There are many educators and non-profit people (and also for profit people by the way) trying to spread the word, to convince older people to take these things seriously, to guide the young in their experiences of gaming, virtual worlds and augmented reality. There are many obstacles, as the new forces are disruptive and people often react in shock and denial. There is also a lack of proven business models for the most innovative projects (yay for augmented reality, but then again, even in the West only a minority has sophisticated smartphones and decent mobile broadband connections).

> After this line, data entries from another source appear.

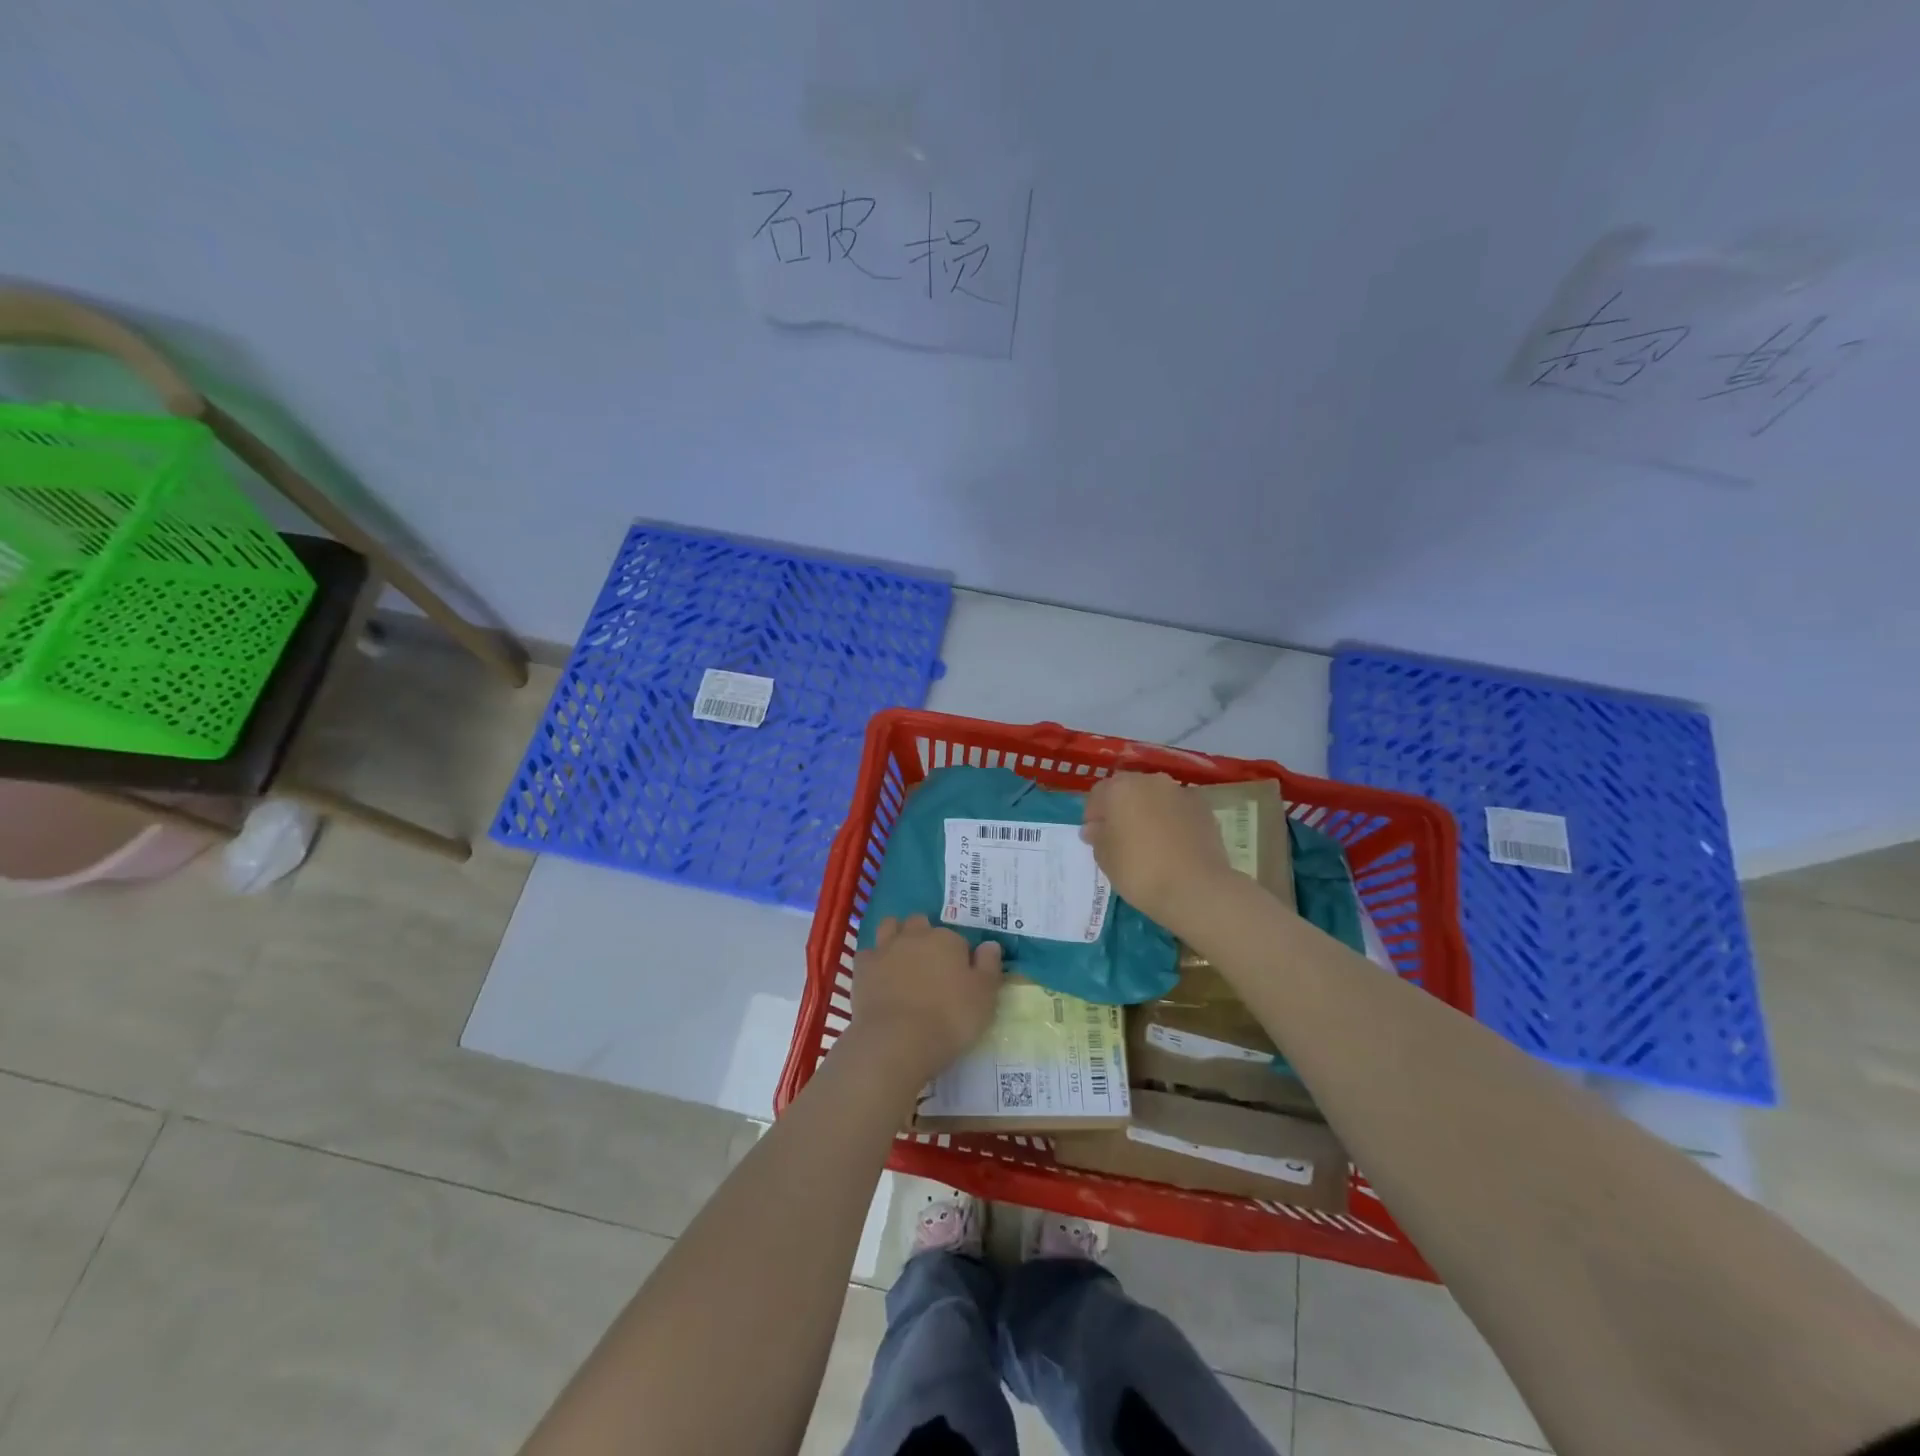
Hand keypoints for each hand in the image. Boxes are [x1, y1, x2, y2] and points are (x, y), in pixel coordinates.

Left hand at [847, 915, 1002, 1086]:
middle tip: (931, 963)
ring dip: (897, 935)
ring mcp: (886, 949)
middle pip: (921, 924)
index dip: (960, 956)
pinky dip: (874, 959)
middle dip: (925, 935)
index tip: (961, 976)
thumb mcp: (985, 997)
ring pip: (891, 926)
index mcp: (947, 940)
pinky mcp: (862, 968)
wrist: (897, 1040)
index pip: (957, 939)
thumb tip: (990, 944)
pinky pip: (868, 953)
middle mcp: (915, 936)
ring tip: (903, 958)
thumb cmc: (950, 1019)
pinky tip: (879, 975)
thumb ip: (989, 966)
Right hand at [1081, 772, 1235, 929]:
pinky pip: (1179, 810)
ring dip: (1149, 811)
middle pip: (1129, 789)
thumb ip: (1097, 836)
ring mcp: (1181, 792)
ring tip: (1150, 841)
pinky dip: (1173, 820)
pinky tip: (1173, 845)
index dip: (1093, 814)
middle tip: (1120, 837)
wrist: (1196, 889)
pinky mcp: (1204, 809)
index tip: (1095, 837)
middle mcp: (1151, 781)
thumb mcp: (1104, 858)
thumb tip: (1095, 828)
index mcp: (1120, 788)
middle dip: (1122, 808)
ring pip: (1156, 797)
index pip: (1098, 793)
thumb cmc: (1139, 871)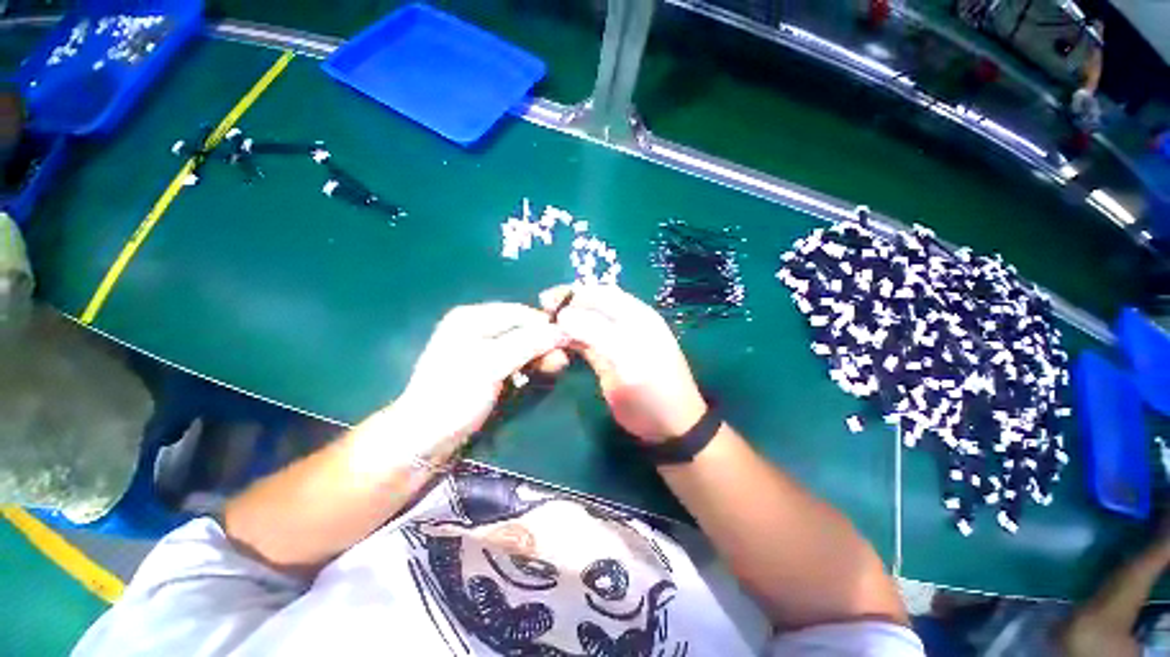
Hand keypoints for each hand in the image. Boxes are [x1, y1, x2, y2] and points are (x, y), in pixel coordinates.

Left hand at [394, 303, 566, 452]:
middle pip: (522, 328)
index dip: (546, 327)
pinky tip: (532, 377)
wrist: (423, 441)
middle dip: (543, 344)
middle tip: (559, 365)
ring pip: (521, 345)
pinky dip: (527, 367)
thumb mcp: (491, 365)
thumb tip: (563, 331)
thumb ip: (528, 344)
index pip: (521, 313)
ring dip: (538, 357)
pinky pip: (515, 360)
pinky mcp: (485, 369)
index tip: (567, 345)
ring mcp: (481, 349)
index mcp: (472, 317)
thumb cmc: (454, 396)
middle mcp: (477, 327)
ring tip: (550, 371)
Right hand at [541, 285, 706, 443]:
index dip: (573, 293)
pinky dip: (570, 340)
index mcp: (636, 316)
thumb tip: (562, 315)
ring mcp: (617, 341)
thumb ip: (596, 335)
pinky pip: (586, 342)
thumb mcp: (627, 362)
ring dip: (566, 323)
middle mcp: (626, 323)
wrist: (669, 426)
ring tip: (544, 327)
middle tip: (541, 313)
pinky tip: (558, 342)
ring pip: (587, 323)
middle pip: (592, 305)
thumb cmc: (652, 392)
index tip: (546, 300)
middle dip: (566, 306)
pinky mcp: (609, 358)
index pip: (601, 294)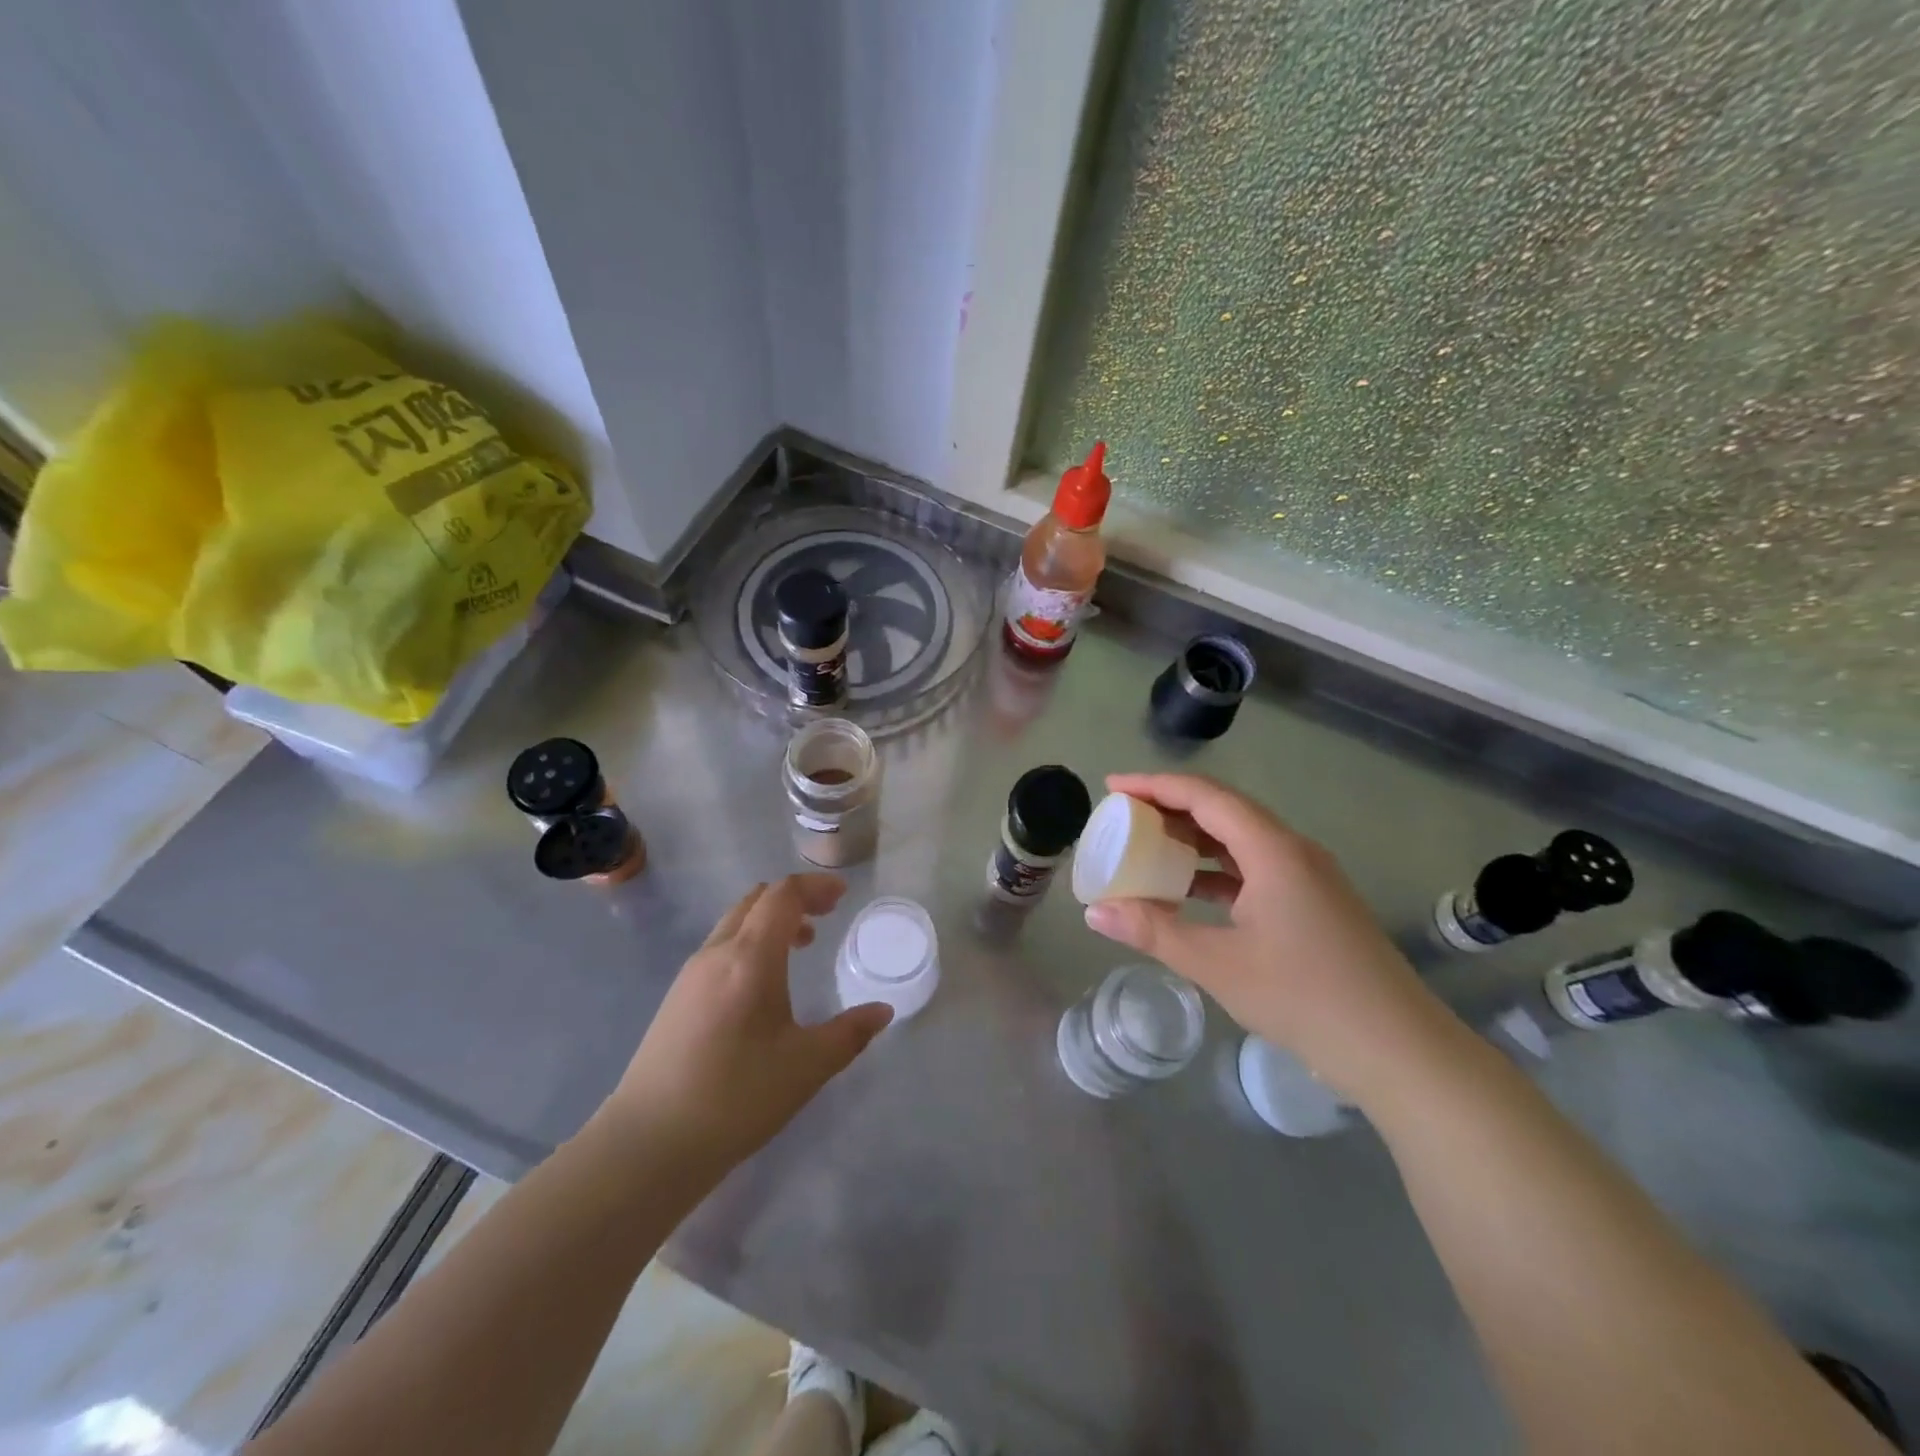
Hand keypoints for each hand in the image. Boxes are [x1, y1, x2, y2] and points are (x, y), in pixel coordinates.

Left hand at [605, 874, 892, 1173]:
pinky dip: (750, 942)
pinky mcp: (676, 998)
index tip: (843, 896)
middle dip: (794, 899)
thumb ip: (850, 1033)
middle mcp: (716, 953)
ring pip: (734, 923)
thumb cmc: (736, 1098)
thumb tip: (883, 1011)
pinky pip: (720, 947)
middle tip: (826, 916)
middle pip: (756, 900)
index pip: (783, 895)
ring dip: (770, 921)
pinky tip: (762, 984)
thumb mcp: (807, 1067)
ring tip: (800, 946)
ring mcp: (690, 975)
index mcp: (750, 958)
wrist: (648, 1144)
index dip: (815, 887)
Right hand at [1083, 773, 1463, 1103]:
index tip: (1113, 788)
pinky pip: (1255, 868)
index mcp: (1273, 850)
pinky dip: (1216, 871)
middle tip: (1124, 817)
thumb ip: (1153, 932)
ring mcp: (1309, 877)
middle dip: (1170, 808)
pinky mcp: (1314, 903)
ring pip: (1240, 840)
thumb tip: (1096, 912)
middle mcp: (1293, 850)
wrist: (1398, 1049)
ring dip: (1194, 840)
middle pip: (1223, 810)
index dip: (1155, 786)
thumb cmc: (1304, 998)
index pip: (1205, 796)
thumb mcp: (1217, 964)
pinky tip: (1189, 892)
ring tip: (1147, 848)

So traditionally educators, non-profits and people wanting to experiment ask for discounts and free rides. Sometimes companies will accept this because the hope it will ultimately be beneficial to the company, sometimes they won’t accept it because finally they are private companies and have shareholders who want a decent return on investment and don’t want to wait too long for that to happen.
All of which means that even more clever project management and collaboration is needed. Maybe more things can be done in Second Life, if we collaborate even more. Or maybe the technological challenges of open source projects such as OpenSim can be dealt with because the challenges can be tackled easily in collaboration with others.
Social media such as wikis, forums, virtual meeting places, blogs etc combined with open source, open transparent development projects and clever methodologies such as Scrum empower small nimble groups to innovate faster than established companies. Most importantly, in trying to do so and in self-educating ourselves through the achievements and inevitable failures, we’ll be better prepared to live in a globalized economy.